- [EXERCISE TEXT]

════════════════════

- Editor Rating
- Rated 2.5 stars
- Reviewed by:
- Published on:
- Last modified:
- TradesEditor: 52%
- FundingEditor: 26%
- ComplianceEditor: 49%
- PlatformEditor: 54%
- Help & SupportEditor: 47%
Cryptsy is an exchange based in the U.S. with its headquarter in Delray Beach, Florida. The exchange was founded in 2013.
Update January 15, 2016: Cryptsy has announced that it is insolvent as a result of a hack attack one and a half years ago. This hack caused a loss of 13,000 BTC and 300,000 LTC. This was never disclosed, and the exchange hoped to get away with this by eventually repaying its users from profits. An increase in withdrawals ruined this plan, and has caused Cryptsy to follow in the footsteps of the infamous MtGox. Digiconomist had predicted this in March 2014, concluding that it would only be “a matter of time before Cryptsy faces a serious accounting or security failure”. In hindsight, this prediction became a reality just four months later.

════════════════════

- [APPLY WHAT YOU READ]
A. From the Cryptsy review, list every category that receives an editor percentage score, along with its percentage.
B. Carry on the Cryptsy review after its final sentence.

- [EXERCISE DATA]
════════════════════

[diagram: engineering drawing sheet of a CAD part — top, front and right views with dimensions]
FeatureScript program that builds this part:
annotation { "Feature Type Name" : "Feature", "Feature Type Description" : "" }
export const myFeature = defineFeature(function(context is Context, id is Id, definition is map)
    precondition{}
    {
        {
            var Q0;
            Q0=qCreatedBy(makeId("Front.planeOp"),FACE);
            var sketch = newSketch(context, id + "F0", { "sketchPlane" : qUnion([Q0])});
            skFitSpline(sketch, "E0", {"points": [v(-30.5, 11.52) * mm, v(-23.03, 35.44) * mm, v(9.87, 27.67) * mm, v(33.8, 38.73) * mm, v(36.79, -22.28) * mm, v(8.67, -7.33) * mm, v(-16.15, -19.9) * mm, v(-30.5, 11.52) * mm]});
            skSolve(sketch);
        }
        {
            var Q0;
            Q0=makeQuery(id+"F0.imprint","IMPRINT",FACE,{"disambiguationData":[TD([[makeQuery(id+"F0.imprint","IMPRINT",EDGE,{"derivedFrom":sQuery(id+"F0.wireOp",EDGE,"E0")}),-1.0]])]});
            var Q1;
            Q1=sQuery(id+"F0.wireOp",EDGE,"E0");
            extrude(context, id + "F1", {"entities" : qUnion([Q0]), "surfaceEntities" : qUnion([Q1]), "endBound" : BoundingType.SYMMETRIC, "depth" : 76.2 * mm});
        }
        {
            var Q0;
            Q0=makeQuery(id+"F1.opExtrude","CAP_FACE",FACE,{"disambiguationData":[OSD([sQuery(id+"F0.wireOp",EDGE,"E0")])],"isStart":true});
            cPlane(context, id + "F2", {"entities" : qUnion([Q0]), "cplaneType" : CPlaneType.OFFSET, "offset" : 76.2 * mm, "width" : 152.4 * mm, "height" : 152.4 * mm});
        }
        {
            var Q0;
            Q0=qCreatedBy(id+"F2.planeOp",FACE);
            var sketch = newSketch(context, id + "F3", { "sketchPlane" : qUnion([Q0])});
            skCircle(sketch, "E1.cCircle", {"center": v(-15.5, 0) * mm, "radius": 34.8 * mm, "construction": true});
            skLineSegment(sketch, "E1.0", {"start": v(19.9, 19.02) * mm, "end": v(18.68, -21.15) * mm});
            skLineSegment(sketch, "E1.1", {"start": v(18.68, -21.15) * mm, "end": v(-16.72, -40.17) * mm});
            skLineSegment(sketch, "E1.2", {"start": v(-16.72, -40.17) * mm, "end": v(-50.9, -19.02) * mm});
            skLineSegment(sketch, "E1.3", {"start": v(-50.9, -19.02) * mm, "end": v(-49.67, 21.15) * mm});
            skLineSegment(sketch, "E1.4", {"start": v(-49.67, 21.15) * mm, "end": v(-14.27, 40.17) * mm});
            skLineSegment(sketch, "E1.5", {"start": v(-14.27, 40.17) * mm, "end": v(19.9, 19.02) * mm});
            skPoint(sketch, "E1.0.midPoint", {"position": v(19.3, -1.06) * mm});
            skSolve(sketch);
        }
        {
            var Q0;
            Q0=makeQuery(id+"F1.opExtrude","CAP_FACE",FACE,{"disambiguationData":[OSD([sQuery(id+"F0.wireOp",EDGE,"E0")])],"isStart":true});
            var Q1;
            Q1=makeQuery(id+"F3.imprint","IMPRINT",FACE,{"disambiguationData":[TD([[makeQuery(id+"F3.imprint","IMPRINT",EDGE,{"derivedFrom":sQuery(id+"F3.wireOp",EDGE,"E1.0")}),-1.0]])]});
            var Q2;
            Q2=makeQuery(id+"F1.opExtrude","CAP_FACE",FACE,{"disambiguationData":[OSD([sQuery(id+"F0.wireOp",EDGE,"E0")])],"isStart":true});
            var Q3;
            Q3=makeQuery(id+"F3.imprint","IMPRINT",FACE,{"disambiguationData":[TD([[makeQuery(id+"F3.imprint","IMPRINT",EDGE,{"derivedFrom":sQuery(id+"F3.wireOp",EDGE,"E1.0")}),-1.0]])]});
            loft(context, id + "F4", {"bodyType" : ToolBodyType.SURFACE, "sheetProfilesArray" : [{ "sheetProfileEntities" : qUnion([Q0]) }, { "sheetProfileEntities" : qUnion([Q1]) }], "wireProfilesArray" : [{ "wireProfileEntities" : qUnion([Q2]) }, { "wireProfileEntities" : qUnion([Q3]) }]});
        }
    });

════════════════════

- [YOUR RESPONSES]
A.
Trades: 52%
Funding: 26%
Compliance: 49%
Platform: 54%
Help & Support: 47%

B.
Cryptsy is widely known for the number of cryptocurrency pairs that can be traded on the platform. If you want to trade over a 100 cryptocurrency pairs, this is definitely the right exchange for it. It should be noted that most cryptocurrencies pairs, however, cannot be traded directly. Trades have to be executed through either USD, Bitcoin or Litecoin. Only six major cryptocurrencies can be bought directly with USD. The bid-ask spreads for trading are rather high, being two percent or more for BTC/USD or even up to nine percent for BTC/LTC. The regular trade fees for a buy or sell order add another 25 basis points. This is, however, a bit deceptive given the limited number of possible direct cryptocurrency pair trades. Trading Dogecoin for Peercoin, for example, would therefore require two trades and cost 50 basis points in fees.
The only available order type is a limit order, market orders are not available. The default values for the buy or sell price are equal to the best available ask or bid respectively. Advanced order types could be more extensive, but at least trigger orders (stop-loss orders) have been made available.
The funding options for Cryptsy are very poor. Making an international deposit is only possible through e-wallet EgoPay. In order to get money in an EgoPay wallet, another account at another service is required. It is possible to use Payza to this purpose, which accepts bank/wire transfers and credit cards. The fees involved in this can make funding not just complicated, but also very expensive. The funding options for U.S. customers are better, although not ideal either. Checks and money orders are accepted from the latter group.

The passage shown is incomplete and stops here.